The Captive, by Fiona King Foster, is a powerfully written debut novel, with rich characters and edge-of-your-seat suspense! Part adventure and part crime, this enthralling tale keeps upending the reader’s expectations. The protagonist, Brooke Holland, is hiding from her past, trying to make a new life with her husband, Milo and daughters, Holly and Sal, on their cranberry farm. The past comes knocking on her door, when an escaped criminal, Stephen Cawley, attacks their farm. As Brooke attempts to protect her family and return Stephen to the authorities, one must wonder who is truly the captive: Stephen, who is gagged and tied up – or Brooke, who desperately tries to hide the truth from her family? A real heart-stopping page-turner!


The Bookseller: Chris Hall of McNally Robinson (Winnipeg, MN)

The Picks:


Sufferance, by Thomas King

Jeremiah Camp can translate what he sees in the heart of humanity into profits. But he’s feeling hopeless about what he’s seen and so he runs away. He ends up in an old residential school where his past comes to call. King’s trademark mix of social commentary and fun.



What Strange Paradise, by Omar El Akkad
The author of American War is back with a new novel about a Syrian boy who risks everything to cross the Mediterranean in a boat and lands on a Greek island. He meets a young girl who tries to help him onward to a better future but the authorities have other ideas.


Probably Ruby, by Lisa Bird-Wilson
Ruby is an Indigenous woman who was adopted as an infant by a white family and has spent her life cut apart from her real family and roots. She’s self-destructive and brutally honest with a laugh that can fill a room and she is determined to squeeze the joy from what life has offered her.



The Bookseller: Erin Kirsh, Iron Dog Books (Tsleil-Waututh, Sḵwx̱wú7mesh and Musqueam territories—Vancouver, BC)

The Pick: Ghost Forest by Pik-Shuen Fung

This is an addictive and stirring debut. It was a joy to be immersed in the lives and histories of the narrator's family; when I got to the end I felt a sense of loss at not being able to spend more time with them. The way this book makes sense of time and distance is dreamy in every sense of the word.
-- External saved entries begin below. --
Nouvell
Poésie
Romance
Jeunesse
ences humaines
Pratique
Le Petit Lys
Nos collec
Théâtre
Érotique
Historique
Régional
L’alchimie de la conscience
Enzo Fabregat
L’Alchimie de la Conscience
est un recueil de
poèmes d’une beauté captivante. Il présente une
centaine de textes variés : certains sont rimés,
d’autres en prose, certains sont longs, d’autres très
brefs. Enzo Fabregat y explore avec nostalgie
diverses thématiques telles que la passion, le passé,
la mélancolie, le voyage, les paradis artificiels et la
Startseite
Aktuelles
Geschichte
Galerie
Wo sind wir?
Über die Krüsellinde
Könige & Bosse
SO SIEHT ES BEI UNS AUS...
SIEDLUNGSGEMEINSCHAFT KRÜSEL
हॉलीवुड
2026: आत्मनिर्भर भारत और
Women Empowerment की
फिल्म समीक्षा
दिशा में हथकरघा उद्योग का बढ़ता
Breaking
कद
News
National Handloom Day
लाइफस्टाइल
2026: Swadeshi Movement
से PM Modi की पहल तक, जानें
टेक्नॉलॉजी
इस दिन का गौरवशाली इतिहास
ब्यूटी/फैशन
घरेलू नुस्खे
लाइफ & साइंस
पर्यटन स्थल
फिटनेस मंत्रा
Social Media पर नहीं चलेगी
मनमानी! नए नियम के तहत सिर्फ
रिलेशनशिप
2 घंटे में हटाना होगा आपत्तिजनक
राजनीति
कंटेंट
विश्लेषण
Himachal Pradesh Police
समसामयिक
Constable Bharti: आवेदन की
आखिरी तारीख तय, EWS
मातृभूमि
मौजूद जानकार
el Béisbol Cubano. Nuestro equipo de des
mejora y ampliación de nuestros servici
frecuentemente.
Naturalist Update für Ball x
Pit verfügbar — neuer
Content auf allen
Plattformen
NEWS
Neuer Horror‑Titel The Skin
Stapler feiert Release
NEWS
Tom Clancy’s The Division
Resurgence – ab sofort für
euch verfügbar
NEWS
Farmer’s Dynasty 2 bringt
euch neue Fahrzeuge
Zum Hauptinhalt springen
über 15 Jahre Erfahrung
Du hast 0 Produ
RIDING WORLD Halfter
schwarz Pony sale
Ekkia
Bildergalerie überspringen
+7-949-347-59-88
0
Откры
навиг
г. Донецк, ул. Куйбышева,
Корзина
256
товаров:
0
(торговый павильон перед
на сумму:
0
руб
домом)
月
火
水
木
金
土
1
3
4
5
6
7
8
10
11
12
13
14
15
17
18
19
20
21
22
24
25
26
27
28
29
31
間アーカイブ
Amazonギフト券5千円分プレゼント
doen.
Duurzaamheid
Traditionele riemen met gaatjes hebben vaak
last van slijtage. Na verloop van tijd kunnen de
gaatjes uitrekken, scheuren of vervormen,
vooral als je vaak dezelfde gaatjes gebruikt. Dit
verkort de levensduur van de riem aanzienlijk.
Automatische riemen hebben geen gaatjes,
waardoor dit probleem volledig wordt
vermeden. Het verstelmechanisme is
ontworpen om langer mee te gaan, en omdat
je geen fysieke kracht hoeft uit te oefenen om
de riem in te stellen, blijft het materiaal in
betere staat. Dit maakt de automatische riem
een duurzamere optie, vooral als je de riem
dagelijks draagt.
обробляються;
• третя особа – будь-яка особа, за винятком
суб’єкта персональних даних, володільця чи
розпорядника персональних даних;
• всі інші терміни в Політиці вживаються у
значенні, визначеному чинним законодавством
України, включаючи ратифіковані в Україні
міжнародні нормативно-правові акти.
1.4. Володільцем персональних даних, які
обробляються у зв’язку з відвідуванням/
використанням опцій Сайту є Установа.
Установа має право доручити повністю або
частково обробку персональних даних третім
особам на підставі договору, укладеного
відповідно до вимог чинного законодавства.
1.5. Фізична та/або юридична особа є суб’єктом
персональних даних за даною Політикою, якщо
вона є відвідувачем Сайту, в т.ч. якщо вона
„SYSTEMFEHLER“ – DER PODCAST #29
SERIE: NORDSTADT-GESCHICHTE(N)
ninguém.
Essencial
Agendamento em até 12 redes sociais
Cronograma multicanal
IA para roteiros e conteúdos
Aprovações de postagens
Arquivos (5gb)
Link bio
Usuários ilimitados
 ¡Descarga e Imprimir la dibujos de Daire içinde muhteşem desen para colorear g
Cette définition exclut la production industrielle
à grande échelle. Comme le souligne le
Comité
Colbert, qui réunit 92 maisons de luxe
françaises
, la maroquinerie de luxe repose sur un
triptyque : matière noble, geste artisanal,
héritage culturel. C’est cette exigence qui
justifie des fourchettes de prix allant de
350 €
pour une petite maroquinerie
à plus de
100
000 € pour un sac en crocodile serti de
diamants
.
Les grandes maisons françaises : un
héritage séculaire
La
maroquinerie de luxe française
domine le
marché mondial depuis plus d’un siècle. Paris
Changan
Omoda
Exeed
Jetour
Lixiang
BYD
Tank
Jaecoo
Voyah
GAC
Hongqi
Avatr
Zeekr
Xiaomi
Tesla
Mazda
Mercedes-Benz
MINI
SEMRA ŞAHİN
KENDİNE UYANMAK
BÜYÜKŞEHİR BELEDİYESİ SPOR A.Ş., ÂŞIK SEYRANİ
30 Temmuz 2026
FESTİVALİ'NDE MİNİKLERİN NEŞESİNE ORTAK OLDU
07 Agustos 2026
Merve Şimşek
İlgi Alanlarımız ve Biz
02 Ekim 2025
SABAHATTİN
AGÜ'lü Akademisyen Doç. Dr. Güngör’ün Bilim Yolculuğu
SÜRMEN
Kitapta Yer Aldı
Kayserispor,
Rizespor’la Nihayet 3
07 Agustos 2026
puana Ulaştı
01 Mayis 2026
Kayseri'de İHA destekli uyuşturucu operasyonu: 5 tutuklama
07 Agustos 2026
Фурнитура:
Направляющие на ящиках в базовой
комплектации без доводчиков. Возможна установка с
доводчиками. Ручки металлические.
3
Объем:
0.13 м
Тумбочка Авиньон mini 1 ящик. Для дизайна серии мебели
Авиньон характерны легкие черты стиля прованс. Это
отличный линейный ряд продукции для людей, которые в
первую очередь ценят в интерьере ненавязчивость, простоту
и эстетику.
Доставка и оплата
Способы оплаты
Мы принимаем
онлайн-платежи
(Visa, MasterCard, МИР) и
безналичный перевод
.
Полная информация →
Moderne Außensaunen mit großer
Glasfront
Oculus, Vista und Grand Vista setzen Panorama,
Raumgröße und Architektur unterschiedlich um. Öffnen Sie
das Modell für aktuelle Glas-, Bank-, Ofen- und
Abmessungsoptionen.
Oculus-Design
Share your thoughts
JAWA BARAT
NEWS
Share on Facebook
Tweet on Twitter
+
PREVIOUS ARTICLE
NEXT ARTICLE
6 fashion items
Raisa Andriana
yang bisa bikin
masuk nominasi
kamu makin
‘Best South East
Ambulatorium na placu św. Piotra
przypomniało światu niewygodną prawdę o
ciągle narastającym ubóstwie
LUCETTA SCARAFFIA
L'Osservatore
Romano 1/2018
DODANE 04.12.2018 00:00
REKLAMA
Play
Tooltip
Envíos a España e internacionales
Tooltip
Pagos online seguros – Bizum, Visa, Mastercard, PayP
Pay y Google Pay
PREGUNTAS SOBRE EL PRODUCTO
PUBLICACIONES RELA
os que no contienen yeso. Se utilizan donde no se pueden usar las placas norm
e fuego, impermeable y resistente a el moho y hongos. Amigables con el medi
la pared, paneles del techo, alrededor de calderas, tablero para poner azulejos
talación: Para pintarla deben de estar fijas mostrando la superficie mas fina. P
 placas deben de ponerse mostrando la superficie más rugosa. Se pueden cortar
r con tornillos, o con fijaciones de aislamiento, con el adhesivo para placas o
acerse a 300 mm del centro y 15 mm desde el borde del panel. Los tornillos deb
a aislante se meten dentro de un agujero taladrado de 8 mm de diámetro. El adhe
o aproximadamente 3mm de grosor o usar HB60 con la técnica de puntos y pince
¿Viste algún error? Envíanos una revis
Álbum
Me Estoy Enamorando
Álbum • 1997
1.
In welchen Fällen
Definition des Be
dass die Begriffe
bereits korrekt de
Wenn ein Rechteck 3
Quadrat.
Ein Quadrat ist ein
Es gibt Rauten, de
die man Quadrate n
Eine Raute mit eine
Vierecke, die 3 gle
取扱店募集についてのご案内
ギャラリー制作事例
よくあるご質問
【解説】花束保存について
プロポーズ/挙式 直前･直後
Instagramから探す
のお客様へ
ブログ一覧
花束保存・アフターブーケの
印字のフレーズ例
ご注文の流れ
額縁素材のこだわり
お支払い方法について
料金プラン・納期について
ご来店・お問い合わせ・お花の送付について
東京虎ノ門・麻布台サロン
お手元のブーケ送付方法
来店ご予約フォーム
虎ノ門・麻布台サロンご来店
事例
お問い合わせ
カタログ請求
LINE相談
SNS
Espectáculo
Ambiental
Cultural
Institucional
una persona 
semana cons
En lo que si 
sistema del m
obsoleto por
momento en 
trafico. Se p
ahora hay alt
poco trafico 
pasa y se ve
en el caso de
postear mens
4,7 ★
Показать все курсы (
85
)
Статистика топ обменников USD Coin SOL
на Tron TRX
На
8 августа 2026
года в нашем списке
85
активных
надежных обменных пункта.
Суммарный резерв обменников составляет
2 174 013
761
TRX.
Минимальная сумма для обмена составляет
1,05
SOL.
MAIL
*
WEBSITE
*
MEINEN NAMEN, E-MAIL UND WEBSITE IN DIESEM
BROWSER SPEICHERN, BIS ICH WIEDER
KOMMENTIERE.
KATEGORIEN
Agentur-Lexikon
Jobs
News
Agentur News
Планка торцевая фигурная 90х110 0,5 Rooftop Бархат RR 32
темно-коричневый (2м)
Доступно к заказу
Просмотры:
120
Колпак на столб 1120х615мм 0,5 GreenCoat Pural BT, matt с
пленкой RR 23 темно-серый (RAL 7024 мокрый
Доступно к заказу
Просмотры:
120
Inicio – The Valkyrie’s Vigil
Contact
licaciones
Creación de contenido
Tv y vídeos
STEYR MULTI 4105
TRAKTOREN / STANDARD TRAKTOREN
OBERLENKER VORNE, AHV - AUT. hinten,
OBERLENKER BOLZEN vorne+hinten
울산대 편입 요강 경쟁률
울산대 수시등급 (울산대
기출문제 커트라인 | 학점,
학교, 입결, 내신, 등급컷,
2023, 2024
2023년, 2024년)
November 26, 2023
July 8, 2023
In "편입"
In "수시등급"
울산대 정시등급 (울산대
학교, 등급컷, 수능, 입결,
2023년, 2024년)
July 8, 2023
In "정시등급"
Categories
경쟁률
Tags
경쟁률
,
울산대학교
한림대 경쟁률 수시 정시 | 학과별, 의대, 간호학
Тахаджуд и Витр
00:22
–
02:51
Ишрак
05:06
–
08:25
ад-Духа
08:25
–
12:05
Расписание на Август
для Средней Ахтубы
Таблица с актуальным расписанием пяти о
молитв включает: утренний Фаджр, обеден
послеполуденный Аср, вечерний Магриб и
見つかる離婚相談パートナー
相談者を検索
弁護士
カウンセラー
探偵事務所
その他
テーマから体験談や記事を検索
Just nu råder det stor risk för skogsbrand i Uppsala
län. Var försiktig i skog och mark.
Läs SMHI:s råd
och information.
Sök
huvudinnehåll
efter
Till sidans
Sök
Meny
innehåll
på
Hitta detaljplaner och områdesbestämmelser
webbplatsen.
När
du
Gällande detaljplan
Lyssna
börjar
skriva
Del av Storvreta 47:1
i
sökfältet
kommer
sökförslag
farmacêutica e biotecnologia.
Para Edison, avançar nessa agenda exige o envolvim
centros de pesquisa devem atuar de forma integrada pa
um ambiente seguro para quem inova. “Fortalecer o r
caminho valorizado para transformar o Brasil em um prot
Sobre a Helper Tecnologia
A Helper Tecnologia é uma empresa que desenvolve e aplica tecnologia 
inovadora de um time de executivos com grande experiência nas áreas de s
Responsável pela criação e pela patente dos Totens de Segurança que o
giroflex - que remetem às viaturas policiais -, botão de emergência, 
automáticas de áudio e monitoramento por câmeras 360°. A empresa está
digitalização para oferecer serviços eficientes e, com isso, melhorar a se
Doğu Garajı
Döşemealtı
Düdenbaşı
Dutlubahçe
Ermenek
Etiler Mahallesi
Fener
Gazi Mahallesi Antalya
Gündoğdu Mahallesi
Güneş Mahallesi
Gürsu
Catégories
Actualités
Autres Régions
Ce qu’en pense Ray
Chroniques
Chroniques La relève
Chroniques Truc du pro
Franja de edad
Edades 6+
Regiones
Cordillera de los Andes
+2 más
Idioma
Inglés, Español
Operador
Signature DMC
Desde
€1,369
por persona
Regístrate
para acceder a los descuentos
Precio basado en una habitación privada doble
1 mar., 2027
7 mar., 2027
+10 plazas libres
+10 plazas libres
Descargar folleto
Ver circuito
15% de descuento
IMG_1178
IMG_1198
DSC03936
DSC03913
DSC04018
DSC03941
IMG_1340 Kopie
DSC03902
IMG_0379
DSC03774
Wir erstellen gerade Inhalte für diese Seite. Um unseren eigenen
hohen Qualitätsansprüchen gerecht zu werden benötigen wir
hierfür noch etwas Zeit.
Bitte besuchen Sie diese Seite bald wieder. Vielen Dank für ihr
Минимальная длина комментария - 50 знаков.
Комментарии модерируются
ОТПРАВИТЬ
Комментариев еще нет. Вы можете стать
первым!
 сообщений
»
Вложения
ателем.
The Bookseller: David Worsley, Words Worth Books (Waterloo, ON)

The Picks:  


Even So, by Lauren B. Davis

In a climate where entirely too many novels focus on bad things happening to plucky good people who overcome their lot in life, Lauren B. Davis has done something with Even So that very few authors would dare to do. She's fashioned characters who, whatever their station, are hard to like and who may not deserve much from those around them. She almost dares the reader to listen to their better angels and before I knew it, I was all in. I've found it easy to engage with all of her novels, but Even So is, for my money, Giller-worthy, and her high-water mark.


The Retreat, by Elisabeth de Mariaffi

This is a twisty, claustrophobic thrill ride of a story in which a group of arts-engaged people are staying at an Alberta facility to work on their craft when an avalanche cuts them off from the world. Maeve dreams of opening her own dance studio after fleeing a violent 
marriage, but her brief, welcome solitude vanishes when other guests are dispatched in mysterious deaths. I'm a sucker for locked-room mysteries, but there's much more here than just that.